:: Requirement ::
Reproduce every line of the records below verbatim, keeping the original line order.

----- Material to process -----

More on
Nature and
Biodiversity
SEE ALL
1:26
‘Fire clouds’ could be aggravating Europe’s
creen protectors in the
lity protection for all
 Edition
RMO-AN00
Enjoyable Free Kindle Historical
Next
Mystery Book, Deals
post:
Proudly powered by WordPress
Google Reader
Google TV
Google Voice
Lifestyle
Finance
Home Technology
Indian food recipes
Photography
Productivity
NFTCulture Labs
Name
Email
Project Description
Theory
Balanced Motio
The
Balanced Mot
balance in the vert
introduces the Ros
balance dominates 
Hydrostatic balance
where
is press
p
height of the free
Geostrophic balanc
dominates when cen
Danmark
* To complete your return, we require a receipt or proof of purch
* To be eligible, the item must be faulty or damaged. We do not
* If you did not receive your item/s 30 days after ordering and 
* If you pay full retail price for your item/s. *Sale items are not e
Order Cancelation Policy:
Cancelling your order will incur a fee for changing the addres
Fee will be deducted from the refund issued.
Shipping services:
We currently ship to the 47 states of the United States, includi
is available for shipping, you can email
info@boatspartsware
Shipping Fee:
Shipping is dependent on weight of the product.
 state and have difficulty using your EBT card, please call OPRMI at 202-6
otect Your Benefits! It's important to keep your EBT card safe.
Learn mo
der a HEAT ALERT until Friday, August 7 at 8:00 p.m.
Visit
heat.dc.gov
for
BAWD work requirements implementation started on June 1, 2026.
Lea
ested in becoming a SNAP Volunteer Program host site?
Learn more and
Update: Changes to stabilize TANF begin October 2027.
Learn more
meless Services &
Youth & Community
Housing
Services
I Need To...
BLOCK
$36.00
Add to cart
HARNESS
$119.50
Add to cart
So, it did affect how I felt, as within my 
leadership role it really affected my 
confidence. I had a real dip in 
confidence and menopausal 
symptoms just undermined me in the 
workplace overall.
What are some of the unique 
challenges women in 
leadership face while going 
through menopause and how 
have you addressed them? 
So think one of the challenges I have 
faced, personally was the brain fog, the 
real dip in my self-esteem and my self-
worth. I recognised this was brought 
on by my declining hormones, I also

-----

:: Answer for this exercise ::
More on
Nature and
Biodiversity
SEE ALL
1:26
‘Fire clouds’ could be aggravating Europe’s
creen protectors in the
lity protection for all
 Edition
RMO-AN00
Enjoyable Free Kindle Historical
Next
Mystery Book, Deals
post:
Proudly powered by WordPress
Google Reader
Google TV
Google Voice
Lifestyle
Finance
Home Technology
Indian food recipes
Photography
Productivity
NFTCulture Labs
Name
Email
Project Description
Theory
Balanced Motio
The
Balanced Mot
balance in the vert
introduces the Ros
balance dominates 
Hydrostatic balance
where
is press
p
height of the free
Geostrophic balanc
dominates when cen
Danmark
* To complete your return, we require a receipt or proof of purch
* To be eligible, the item must be faulty or damaged. We do not
* If you did not receive your item/s 30 days after ordering and 
* If you pay full retail price for your item/s. *Sale items are not e
Order Cancelation Policy:
Cancelling your order will incur a fee for changing the addres
Fee will be deducted from the refund issued.
Shipping services:
We currently ship to the 47 states of the United States, includi
is available for shipping, you can email
info@boatspartsware
Shipping Fee:
Shipping is dependent on weight of the product.
 state and have difficulty using your EBT card, please call OPRMI at 202-6
otect Your Benefits! It's important to keep your EBT card safe.
Learn mo
der a HEAT ALERT until Friday, August 7 at 8:00 p.m.
Visit
heat.dc.gov
for
BAWD work requirements implementation started on June 1, 2026.
Lea
ested in becoming a SNAP Volunteer Program host site?
Learn more and
Update: Changes to stabilize TANF begin October 2027.
Learn more
meless Services &
Youth & Community
Housing
Services
I Need To...
BLOCK
$36.00
Add to cart
HARNESS
$119.50
Add to cart
So, it did affect how I felt, as within my 
leadership role it really affected my 
confidence. I had a real dip in 
confidence and menopausal 
symptoms just undermined me in the 
workplace overall.
What are some of the unique 
challenges women in 
leadership face while going 
through menopause and how 
have you addressed them? 
So think one of the challenges I have 
faced, personally was the brain fog, the 
real dip in my self-esteem and my self-
worth. I recognised this was brought 
on by my declining hormones, I also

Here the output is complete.